Understanding how to retain a customer is a key challenge for many organisations. But what if you can retain a customer, while reducing the cost of handling issues and delivering better outcomes? The business case for retaining customers who report a problem is. To predict outcomes, you need some key ingredients…
- Classification of the issue(s)
- Customer emotion
- Outcome offered
- Key indicators
- Satisfaction with outcome
Capturing predictive insight
To predict an outcome, the first stage is to understand the issue or issues by type. This can be done by automatic classification, classification by the consumer or classification by the organisation employee.
Classification by the employee gas been shown to be subject to maximum level of variability, as here is no incentive to ensure accuracy of the data.
As an alternative, a consumer chooses their service, issue and issue type. For example:
This self-classification approach means around 80% of consumers classify their issue correctly, and the “other” category is sued to fine tune the issue options provided. This approach is simple a way to identify key issues, however, investigation has shown that complaints are often multiple smaller issues. The more complex the complaint, often the more issues are involved and the harder it is to resolve.

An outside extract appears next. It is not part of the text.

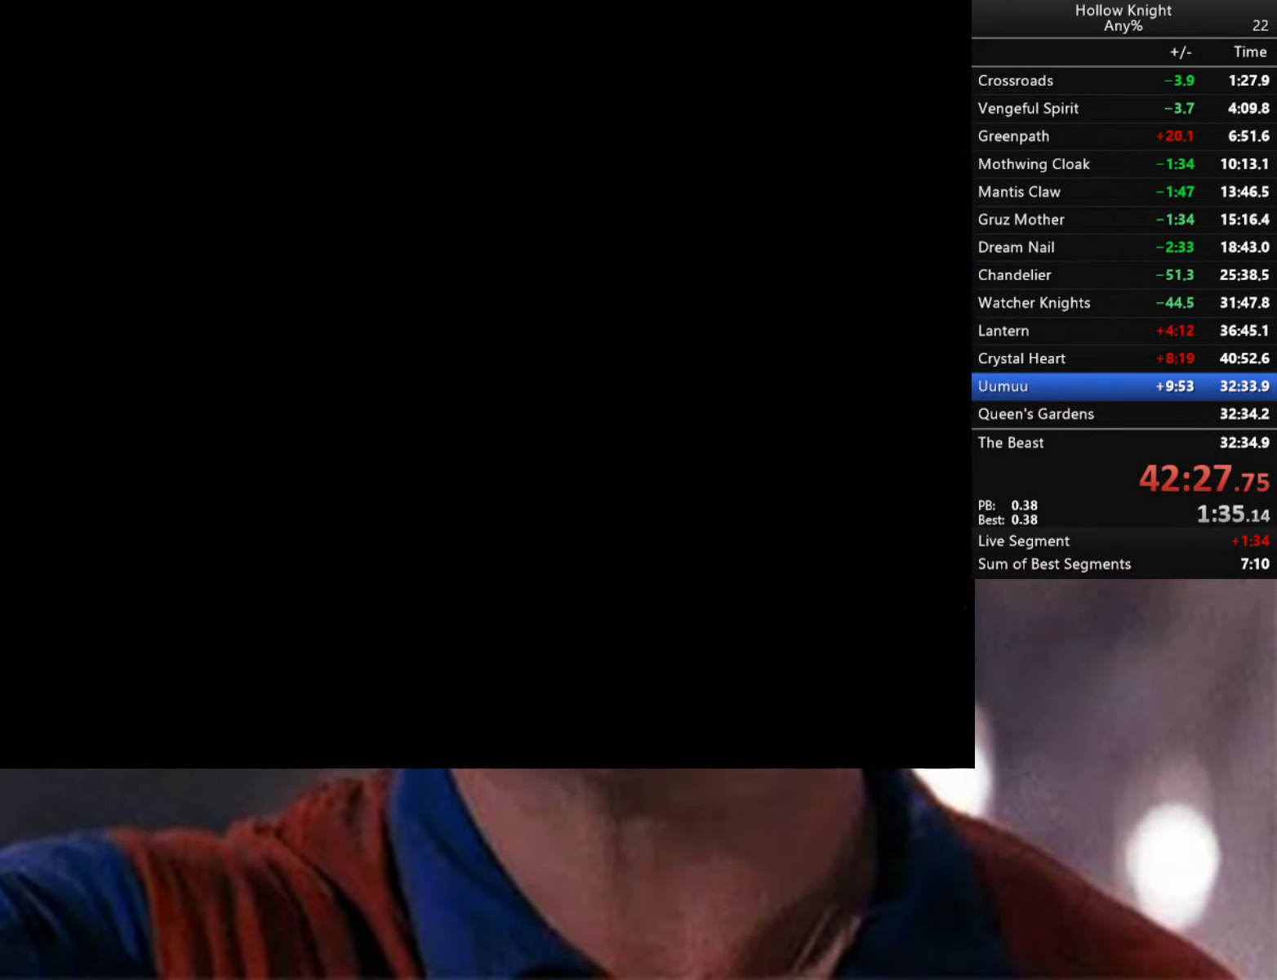
{"buttons": [], "left_stick": "right", "right_stick": "center", "events": [[83, "R2", "up"], [300, "left_stick", "right"]]}
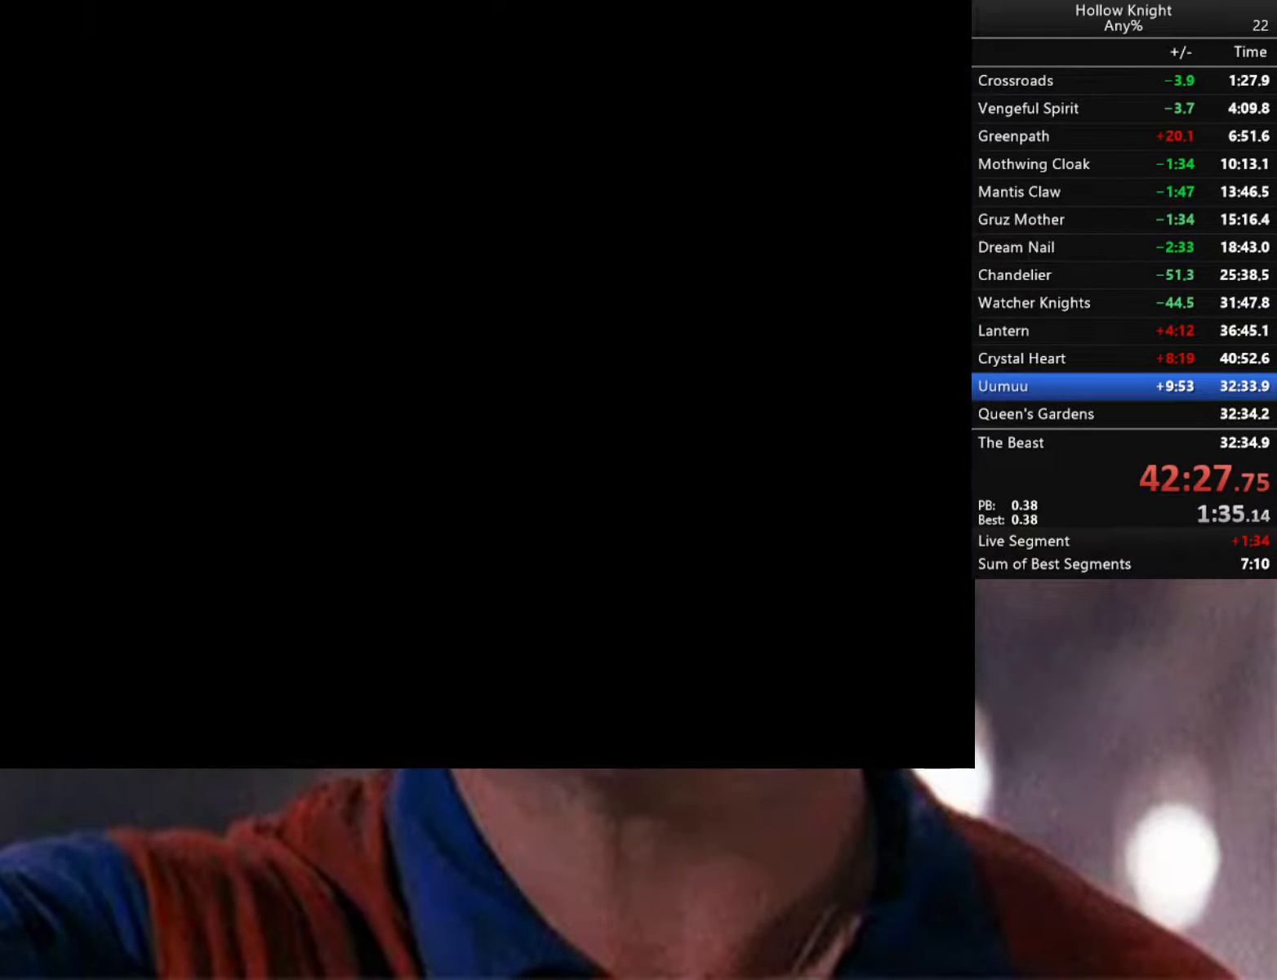
{"buttons": [], "left_stick": "right", "right_stick": "center", "events": [[33, "R2", "down"], [217, "R2", "up"], [333, "R2", "down"], [433, "R2", "up"]]}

A simple classification approach no longer delivers sufficient granularity. Therefore, it becomes important to capture key factors in an issue so the nuance of an issue raised is understood. To deliver this it becomes essential to understand primary and secondary issues. For this approach a considerable additional amount of data is required.
To classify a case there needs to be a corpus of key words. These words have been classified into the three groups.
- Complaint corpus: these are the key words used by consumers when complaining. These words are common across all service sectors.
- Service corpus: these are the key words used by consumers when raising an issue. The words are specific to the service type for the issue being raised.
- Danger corpus: these are words used by consumers that should be given a priority, as the severity/impact associated with these words are high.
Establishing what are key complaint words does not help with priortisation to help determine what are the key issues and the key concern. To determine these an assessment of the emotion expressed in the communication is undertaken. This is an assessment of the case’s emotion around the key words, principally the sentences in which they are mentioned. Once the key words are priortised these are then associated with the communications with a primary and then secondary words. The primary word been the main issue and secondary words are supporting issues that the consumer has experienced.
The next stage is understanding what has been offered to the consumer. This requires automatic reading of the communication from the organisation to the consumer to understand the offer being made. Once a case has been agreed as closed by the customer the responses are analysed and the offer extracted. This requires all the unnecessary information to be removed including introductions, sign off and supporting information.
Key indicators are factors relating to the consumer raising the case, the case type, the customer’s emotion at time of opening and at each touch point, and the number of touch points. These provide supporting data on the case that are used as a third assessment factors, after the key and secondary indicators, where there is sufficient data.
Satisfaction with outcome
The final element to take capture the consumers satisfaction with the outcome. Resolver captures this from consumers at each touch point and at the case close. This data is captured and cross referenced with the offer. This then provides a full set of data capable of predicting outcomes and in understanding the satisfaction with the complaint journey process.
Make a Prediction
All this information is captured and recorded. Then the final element is to join all key data points to allow prediction of outcomes. The size of the data set then becomes a key factor. The larger the data set the better the prediction capability. Prediction consists of the best response to the customer and what is the likely best outcome to be offered.
The development of prediction is the fundamental leap that will allow business to deliver personalised customer service automatically. This means a complaint; the unsolved loyalty touch point can become predicted. This will deliver better resolution for consumers, improve the customer experience and importantly, reduce the cost of case handling and customer retention.